• **PROBLEM**
In the reply, include exactly the lines of the entries below from the first to the line with "estudiante debe haber", that line included.

[Dataset entries]

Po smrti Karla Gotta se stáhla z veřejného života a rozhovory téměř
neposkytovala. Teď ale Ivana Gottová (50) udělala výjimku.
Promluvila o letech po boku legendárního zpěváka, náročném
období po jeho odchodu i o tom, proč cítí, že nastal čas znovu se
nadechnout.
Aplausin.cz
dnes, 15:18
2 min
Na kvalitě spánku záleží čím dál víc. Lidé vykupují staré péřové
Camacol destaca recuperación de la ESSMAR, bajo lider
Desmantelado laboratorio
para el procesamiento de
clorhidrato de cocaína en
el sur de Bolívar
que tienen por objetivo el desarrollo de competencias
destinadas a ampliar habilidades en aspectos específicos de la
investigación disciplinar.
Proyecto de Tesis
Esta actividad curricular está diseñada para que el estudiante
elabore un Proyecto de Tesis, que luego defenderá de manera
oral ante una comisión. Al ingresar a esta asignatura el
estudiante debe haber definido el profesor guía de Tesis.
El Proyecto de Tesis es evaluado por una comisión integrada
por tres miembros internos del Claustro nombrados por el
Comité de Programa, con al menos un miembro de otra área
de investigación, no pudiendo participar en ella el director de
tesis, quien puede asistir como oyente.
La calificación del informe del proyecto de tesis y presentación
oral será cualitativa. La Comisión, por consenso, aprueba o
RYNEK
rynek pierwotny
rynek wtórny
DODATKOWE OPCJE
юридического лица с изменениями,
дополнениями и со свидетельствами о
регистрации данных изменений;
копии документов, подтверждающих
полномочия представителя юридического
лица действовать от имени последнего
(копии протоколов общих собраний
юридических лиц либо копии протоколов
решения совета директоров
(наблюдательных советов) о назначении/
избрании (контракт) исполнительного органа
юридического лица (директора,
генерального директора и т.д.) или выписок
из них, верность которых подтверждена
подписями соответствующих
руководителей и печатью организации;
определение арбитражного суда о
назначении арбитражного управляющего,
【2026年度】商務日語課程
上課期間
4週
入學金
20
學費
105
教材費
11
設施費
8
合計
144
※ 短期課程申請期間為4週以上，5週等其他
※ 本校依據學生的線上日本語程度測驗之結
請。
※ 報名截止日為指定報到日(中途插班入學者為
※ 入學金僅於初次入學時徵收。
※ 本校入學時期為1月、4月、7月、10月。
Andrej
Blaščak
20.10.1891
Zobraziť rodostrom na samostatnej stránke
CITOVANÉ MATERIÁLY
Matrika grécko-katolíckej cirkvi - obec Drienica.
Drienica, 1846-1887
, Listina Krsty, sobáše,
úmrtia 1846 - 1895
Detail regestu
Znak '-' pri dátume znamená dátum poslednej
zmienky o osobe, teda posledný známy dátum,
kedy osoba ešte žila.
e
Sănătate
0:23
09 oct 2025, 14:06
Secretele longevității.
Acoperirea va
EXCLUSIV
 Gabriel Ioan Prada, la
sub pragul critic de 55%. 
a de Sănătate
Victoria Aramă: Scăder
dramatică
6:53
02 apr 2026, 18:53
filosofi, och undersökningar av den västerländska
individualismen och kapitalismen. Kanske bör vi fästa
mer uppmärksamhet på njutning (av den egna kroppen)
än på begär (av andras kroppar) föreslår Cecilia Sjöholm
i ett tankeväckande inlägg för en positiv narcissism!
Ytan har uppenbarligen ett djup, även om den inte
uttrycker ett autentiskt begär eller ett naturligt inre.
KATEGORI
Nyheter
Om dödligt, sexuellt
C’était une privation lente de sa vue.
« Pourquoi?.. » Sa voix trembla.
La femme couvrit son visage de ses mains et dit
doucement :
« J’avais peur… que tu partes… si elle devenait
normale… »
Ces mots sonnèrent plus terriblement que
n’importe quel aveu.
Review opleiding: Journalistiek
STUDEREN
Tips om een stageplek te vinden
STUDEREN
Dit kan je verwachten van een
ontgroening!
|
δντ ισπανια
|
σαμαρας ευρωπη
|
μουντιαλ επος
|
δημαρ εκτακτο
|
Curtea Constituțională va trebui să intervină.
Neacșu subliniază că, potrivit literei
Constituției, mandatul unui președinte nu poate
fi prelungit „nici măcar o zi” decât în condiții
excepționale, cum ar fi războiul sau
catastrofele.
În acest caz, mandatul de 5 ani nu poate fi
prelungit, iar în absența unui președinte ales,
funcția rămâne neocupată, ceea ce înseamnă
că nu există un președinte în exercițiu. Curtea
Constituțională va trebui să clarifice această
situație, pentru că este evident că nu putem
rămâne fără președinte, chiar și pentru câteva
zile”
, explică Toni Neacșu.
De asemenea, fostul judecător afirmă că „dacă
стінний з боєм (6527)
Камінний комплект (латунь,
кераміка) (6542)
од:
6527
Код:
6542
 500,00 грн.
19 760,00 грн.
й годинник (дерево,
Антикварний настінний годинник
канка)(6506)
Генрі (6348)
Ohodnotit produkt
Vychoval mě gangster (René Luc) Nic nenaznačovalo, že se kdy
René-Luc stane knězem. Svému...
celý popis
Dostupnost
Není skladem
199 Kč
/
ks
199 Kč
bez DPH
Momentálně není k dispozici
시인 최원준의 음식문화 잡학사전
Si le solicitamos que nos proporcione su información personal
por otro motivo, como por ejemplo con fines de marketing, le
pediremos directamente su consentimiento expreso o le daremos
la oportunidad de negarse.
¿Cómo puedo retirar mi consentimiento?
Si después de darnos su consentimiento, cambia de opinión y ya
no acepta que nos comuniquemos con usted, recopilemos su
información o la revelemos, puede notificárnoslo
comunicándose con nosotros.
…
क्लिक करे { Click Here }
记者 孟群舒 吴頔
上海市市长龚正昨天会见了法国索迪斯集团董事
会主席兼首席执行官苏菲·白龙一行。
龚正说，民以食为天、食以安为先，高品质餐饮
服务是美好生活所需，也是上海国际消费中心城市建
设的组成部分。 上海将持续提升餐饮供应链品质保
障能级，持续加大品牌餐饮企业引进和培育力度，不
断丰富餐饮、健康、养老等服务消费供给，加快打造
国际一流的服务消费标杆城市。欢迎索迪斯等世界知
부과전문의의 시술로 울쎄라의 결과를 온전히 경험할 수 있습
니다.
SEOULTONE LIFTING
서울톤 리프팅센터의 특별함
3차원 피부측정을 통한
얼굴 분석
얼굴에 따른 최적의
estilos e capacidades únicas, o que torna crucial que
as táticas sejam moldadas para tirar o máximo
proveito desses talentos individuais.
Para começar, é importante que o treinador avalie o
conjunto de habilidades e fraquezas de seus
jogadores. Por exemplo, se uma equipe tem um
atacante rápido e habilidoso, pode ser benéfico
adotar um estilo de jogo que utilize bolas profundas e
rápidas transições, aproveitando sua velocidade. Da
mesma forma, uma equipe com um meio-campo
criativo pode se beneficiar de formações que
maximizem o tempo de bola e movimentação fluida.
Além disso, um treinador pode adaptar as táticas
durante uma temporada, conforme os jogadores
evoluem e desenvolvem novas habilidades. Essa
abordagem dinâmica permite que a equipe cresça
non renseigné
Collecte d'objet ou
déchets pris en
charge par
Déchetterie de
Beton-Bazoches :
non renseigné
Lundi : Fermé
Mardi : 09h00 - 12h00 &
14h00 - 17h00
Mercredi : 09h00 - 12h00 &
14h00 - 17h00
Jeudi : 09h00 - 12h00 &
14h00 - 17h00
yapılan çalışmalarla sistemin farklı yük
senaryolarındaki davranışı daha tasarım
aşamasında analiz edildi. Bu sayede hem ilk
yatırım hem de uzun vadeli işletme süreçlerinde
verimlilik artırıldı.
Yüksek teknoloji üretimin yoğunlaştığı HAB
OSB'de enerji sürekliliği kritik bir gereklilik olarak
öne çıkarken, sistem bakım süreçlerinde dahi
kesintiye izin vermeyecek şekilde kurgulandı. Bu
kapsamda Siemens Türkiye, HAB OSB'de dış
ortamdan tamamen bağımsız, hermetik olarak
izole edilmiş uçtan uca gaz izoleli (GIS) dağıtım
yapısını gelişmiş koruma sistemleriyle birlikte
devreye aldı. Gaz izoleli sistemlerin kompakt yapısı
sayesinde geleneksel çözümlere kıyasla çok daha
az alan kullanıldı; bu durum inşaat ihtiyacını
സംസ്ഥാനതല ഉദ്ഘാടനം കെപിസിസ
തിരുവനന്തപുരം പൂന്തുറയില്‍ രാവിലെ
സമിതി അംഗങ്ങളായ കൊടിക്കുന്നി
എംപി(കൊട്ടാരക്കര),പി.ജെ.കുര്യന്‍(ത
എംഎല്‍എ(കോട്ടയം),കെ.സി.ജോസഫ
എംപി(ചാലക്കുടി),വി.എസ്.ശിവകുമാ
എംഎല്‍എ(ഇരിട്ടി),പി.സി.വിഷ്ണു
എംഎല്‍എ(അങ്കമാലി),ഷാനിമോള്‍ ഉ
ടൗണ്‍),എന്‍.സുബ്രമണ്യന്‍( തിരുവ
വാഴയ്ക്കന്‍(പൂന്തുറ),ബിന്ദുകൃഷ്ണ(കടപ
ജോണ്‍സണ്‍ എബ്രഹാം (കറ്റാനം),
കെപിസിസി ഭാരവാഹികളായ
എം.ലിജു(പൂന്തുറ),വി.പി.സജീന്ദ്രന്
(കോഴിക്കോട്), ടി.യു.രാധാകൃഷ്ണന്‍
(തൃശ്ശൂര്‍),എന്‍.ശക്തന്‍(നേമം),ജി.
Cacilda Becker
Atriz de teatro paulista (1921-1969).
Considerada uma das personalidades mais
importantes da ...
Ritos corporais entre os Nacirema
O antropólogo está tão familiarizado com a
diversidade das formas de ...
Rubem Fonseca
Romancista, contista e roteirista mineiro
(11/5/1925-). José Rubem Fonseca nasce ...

• **ANSWER AREA**
Po smrti Karla Gotta se stáhla z veřejného života a rozhovory téměř
neposkytovala. Teď ale Ivana Gottová (50) udělala výjimku.
Promluvila o letech po boku legendárního zpěváka, náročném
období po jeho odchodu i o tom, proč cítí, že nastal čas znovu se
nadechnout.
Aplausin.cz
dnes, 15:18
2 min
Na kvalitě spánku záleží čím dál víc. Lidé vykupují staré péřové
Camacol destaca recuperación de la ESSMAR, bajo lider
Desmantelado laboratorio
para el procesamiento de
clorhidrato de cocaína en
el sur de Bolívar
que tienen por objetivo el desarrollo de competencias
destinadas a ampliar habilidades en aspectos específicos de la
investigación disciplinar.
Proyecto de Tesis
Esta actividad curricular está diseñada para que el estudiante
elabore un Proyecto de Tesis, que luego defenderá de manera
oral ante una comisión. Al ingresar a esta asignatura el
estudiante debe haber definido el profesor guía de Tesis.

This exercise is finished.